-- EXERCISE INPUTS follows --
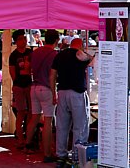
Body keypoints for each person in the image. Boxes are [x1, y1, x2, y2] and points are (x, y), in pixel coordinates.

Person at [51, 38, 94, 167]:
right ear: (80, 46)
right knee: (80, 127)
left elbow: (52, 75)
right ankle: (77, 156)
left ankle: (61, 156)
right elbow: (92, 62)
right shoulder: (80, 55)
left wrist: (53, 92)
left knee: (62, 127)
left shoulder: (60, 55)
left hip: (62, 92)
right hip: (77, 93)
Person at [26, 29, 59, 161]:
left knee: (34, 118)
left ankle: (27, 145)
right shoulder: (54, 54)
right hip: (46, 88)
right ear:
-- EXERCISE INPUTS concluded --
Which lines above hold the string "right"? Show each of them.

EXERCISE RESULT |
right ear: (80, 46)
right knee: (80, 127)
right ankle: (77, 156)
right elbow: (92, 62)
right shoulder: (80, 55)
right hip: (77, 93)
right shoulder: (54, 54)
right hip: (46, 88)
right ear:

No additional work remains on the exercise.